Having given this glowing recommendation to The Information, I turn now to a novel I finished exclusively on the Kindle and various Kindle apps: Téa Obreht’s The Tiger’s Wife. I had some trepidation to start this one, even though I read good reviews, because it is about the Balkans and would stir up old resentments in me. So it did. It reminded me of the huge backwardness of the culture there, especially outside major cities. It reminded me of the unbelievable small-mindedness of nationalism and war-making. It… but enough about the bad reminders.

The book rose above all the negatives. I kept turning the virtual pages. I was even undeterred by a certain fabulistic (“magic realistic”) element. I just wanted to finish. So I did. And many of the book’s scenes got engraved in my mind almost as though I saw a movie (I bet one will be made soon, but I don’t know if I will see it; I think I would rather keep the memory of the movie that formed in my own mind as I was reading). Everything Obreht wrote (how can she write so well, so vividly, at such a young age?) rang true to what I remember from growing up in the Balkans and hearing stories from elders who grew up in villages. I am glad for Obreht that she did not stay stuck in that part of the world and I am glad for English readers like me who have more books from her to look forward to.
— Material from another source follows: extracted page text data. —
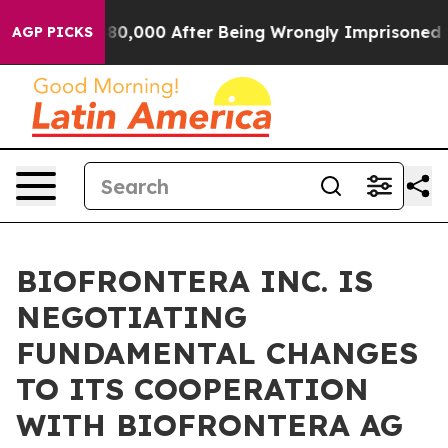
r Up to $480,000 After Being Wrongly Imprisoned for 4
AGP PICKS
BIOFRONTERA INC. IS
NEGOTIATING
FUNDAMENTAL CHANGES
TO ITS COOPERATION
WITH BIOFRONTERA AG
Finally, for now, I want to talk a little about Michael Cunningham’s By Nightfall. I got this one from one of the Atlantic bookstores that serve the New Jersey shore resort towns during our shore vacation this July. I just finished it a few days ago. I bought it in the first place because I had really loved Cunningham’s The Hours, another book I read some years ago. By Nightfall starts well and builds up the story even better. It also makes a movie in one’s mind, maybe less vivid than Obreht’s but a movie still. The main characters are a couple in their mid-forties living a fine second-rung existence in the art community in New York City and the wife’s much younger brother. I liked the ruminations about life in general and the allusions to other books and works of art (I am sure I missed many of these, too).

On the topic of allusions, I accidentally read a scathing review of By Nightfall in The Guardian that laid into Cunningham for overdoing the allusions, especially in the last chapter. After some thought on this, I decided to take Cunningham’s side. The narrator lives in his mind among worlds of different arts; he gives meaning to his life this way, and it is entirely in character that he would go off the rails and overdo it in the emotionally charged end of the novel.

At the end, I came away from By Nightfall with not quite the great impression that The Hours left me with. I just could not really identify with the growing obsession of the main character. Of the three books I talked about in this post, this would rank third but it still was one I liked. Of course I did, you will say: I finished it!

Now let’s see how long it will take me before I write another post here. I keep vowing I will make it a habit to write at least a little something at short intervals. All I can say now is, we’ll see. Meanwhile, O Gentle Reader who read all the way through to the end of this mammoth post, thank you.